(RECORD SET)
--------------------------------

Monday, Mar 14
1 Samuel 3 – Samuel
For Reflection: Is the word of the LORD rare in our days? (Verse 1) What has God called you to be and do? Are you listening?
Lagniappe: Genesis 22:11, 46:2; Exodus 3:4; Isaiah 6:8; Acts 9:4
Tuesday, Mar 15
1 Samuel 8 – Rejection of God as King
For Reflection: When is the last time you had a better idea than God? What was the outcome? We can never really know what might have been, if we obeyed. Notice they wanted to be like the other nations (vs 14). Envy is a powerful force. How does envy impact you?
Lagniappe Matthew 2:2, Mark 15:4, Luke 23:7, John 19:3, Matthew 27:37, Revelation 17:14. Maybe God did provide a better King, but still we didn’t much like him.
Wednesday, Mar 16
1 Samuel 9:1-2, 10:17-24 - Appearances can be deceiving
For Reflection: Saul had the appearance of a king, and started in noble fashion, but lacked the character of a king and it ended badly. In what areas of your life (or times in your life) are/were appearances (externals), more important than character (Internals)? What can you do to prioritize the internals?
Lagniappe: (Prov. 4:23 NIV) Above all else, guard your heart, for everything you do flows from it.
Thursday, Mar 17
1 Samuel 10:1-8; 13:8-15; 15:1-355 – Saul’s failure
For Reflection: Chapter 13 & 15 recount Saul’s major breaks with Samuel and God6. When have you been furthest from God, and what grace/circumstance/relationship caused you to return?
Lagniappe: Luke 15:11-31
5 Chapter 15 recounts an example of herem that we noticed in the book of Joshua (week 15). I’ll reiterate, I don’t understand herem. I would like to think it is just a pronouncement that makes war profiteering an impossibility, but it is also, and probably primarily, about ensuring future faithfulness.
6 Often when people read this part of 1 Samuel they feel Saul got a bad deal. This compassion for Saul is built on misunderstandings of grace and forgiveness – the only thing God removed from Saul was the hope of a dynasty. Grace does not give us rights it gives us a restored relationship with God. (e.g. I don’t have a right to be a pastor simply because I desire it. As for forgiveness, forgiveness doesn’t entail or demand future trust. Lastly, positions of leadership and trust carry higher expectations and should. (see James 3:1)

--------------------------------

(EXERCISE REQUIREMENTS) Please copy each line of the records above in which the word "Chapter" can be found.

(RESPONSE BELOW)
For Reflection: Chapter 13 & 15 recount Saul’s major breaks with Samuel and God6. When have you been furthest from God, and what grace/circumstance/relationship caused you to return?
5 Chapter 15 recounts an example of herem that we noticed in the book of Joshua (week 15). I’ll reiterate, I don’t understand herem. I would like to think it is just a pronouncement that makes war profiteering an impossibility, but it is also, and probably primarily, about ensuring future faithfulness.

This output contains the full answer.